Saturday, September 12, 2020

#StayAtHome: Melissa Scott's "Finders"


"Finders keepers, losers weepers" may be the inspiration for the title of Melissa Scott's 2018 SF novel Finders. The book was the September discussion topic for the North Country Gaylaxians reading group, and it was a very lively, wide-ranging discussion! 

I read the book in three days, which is quite an accomplishment for me, as usually I get stuck in the first three pages of a Melissa Scott novel, and give up. I did that a few times in August with Finders, but used the Labor Day long weekend to push past that stuck point and read the entire thing. Somewhere between pages 75 and 100, this 360 page novel really took off for me.

This is fun space opera, that reminded some of the virtually assembled Gaylaxians of the novels of Andre Norton. Grand Dame with polyamory. 

It also reminded me a lot of the setting of the Stars Without Number RPG, although the particular transhuman Ancients in the story background differ in some details.

So what's it about? Finders tells the story of a starship salvage crew of three: a poly thrupple to be specific, recently reunited. Cassilde, Dai, and Ashe are "salvors": salvagers who search sites of the Ancients (humans, possibly transhumans, from two civilizations ago) for the "elements" and for "Gifts." Elements are small, jewel like colored pieces of technology that are incorporated into current-era technology as essential components  

(There isn't much discussion of this in the text, and maybe it will come up in future books in the series, but it would seem that current-era humans have lost the ability to create these high tech building blocks. So the basis of current-era technology is reliant on salvaging the space junk of the Ancients, and current-era people should eventually run out of this stuff that is the basis of their technology. Or so I'd guess. We'll have to wait for the sequels to learn if this is so.) 

Gifts are unique, extremely rare artifacts composed of numerous elements. They can do truly miraculous things, like confer the ability to heal otherwise deadly wounds and arrest terminal illnesses. Exposure to Gifts creates sensitivity to the proximity of others who possess Gifts. This is dangerous, as gifts are transferable.

Salvage activity typically happens through the purchase of licenses to particular sites, ruins, space wrecks, or portions thereof. Our protagonists engage in legal salvage - typically. There are also claim jumpers/pirates who prey on licensed salvagers (and each other), and the plot of this novel centers on one particularly vicious claim jumper who will stop at nothing to acquire the Gifts of the Ancients.

Why? You will have to read the book to see what happens. 
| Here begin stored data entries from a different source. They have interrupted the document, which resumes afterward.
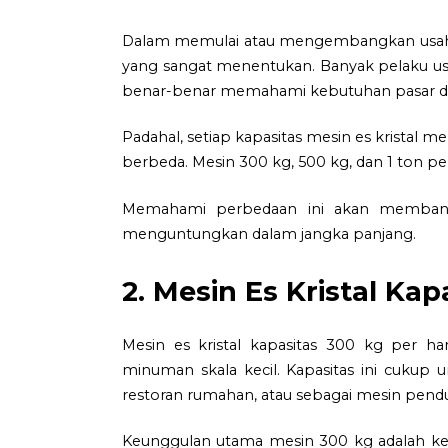
Dalam memulai atau mengembangkan usaha es
yang sangat menentukan. Banyak pelaku us
benar-benar memahami kebutuhan pasar d
Padahal, setiap kapasitas mesin es kristal m
berbeda. Mesin 300 kg, 500 kg, dan 1 ton per
Memahami perbedaan ini akan membantu
menguntungkan dalam jangka panjang.
2. Mesin Es Kristal Kap
Mesin es kristal kapasitas 300 kg per 
minuman skala kecil. Kapasitas ini cuku
restoran rumahan, atau sebagai mesin pend
Keunggulan utama mesin 300 kg adalah kebu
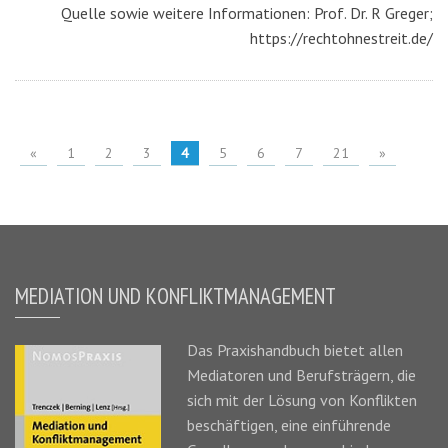
Quelle sowie weitere Informationen: Prof. Dr. R Greger;
https://rechtohnestreit.de/
«
1
2
3
4
5
6
7
21
»
MEDIATION UND KONFLIKTMANAGEMENT
Das
Praxishandbuch
bietet allen
Mediatoren und Berufsträgern, die
sich mit der Lösung von Konflikten
beschäftigen, eine einführende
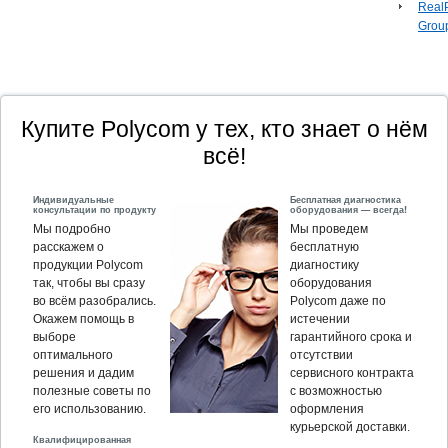
Real
Grou
Купите Polycom у тех, кто знает о нём
всё!
Индивидуальные
Бесплатная диагностика
консультации по продукту
оборудования — всегда!
Мы подробно
Мы проведем
расскажем о
бесплатную
продукции Polycom
диагностику
так, чтобы вы сразу
оборудования
во всём разобрались.
Polycom даже по
Окажем помощь в
истечении
выборе
гарантийного срока и
оптимального
отсутствии
решения и дадим
сервисного контракта
полезные советы по
с возможностью
его использованию.
оформления
курьерской доставки.
Квалифицированная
Wednesday, September 2, 2020

#StayAtHome: The Dialectic of Sex


Shulamith Firestone's The Dialectic of Sex: The Case for Feminist Revolution was one of the first radical feminist manifestos - if not the first. She points out in her text that at the time of publication (1970), there were no radical feminist utopias from which to draw inspiration (or a plan), so in the final chapter of her book, she writes the blueprint for a radical feminist utopia. (Although written in 1970, Joanna Russ' The Female Man won't be published until 1975.)

Firestone draws inspiration from Marxism, and specifically from Engels' method in influential works like The Origins of the Family, Private Property, and the State. She critiques reformist "American Feminism" (suffrage, the right to participate in social fashions like being a flapper, etc.), Freudianism as a flawed feminism, the origins of inegalitarian gender roles and ideology, the notion of childhood as an ideological construct that become a specific stage of human life (ideology as lived experience and practice, as Althusser would later hold), racism as a subspecies of sexism, male gender ideology, and romance. 

Firestone covers a lot of ground in a fresh way. She has a theory of totality.

The Dialectic of Sex puts forward a stages theory of human society that owes a great deal to Engels - and I like Engels, so no complaints there. And since there weren't any existing radical feminist utopian blueprints when she wrote Dialectic, in the last chapter of the book, Firestone proposes what a non-sexist society would look like: households, not families; collective child-rearing rather than parents; free love within a society free of gender norms.  In short, a communist future, although perhaps not the one envisioned by many male Marxist-Leninists. 

One can argue with whether certain elements for the future society would actually work, but one thing seems pretty clear: this radical feminism has very little to do with the contemporary brand of essentialism and transphobia peddled as radical feminism by the likes of J.K. Rowling and others. Rather, it points towards some of the futures proposed by Samuel R. Delany (Triton, Dhalgren, The Stars in My Pocket Like Grains of Sand) and Cecelia Holland (Floating Worlds). 

Science fiction, not fantasy. Pointing toward the future.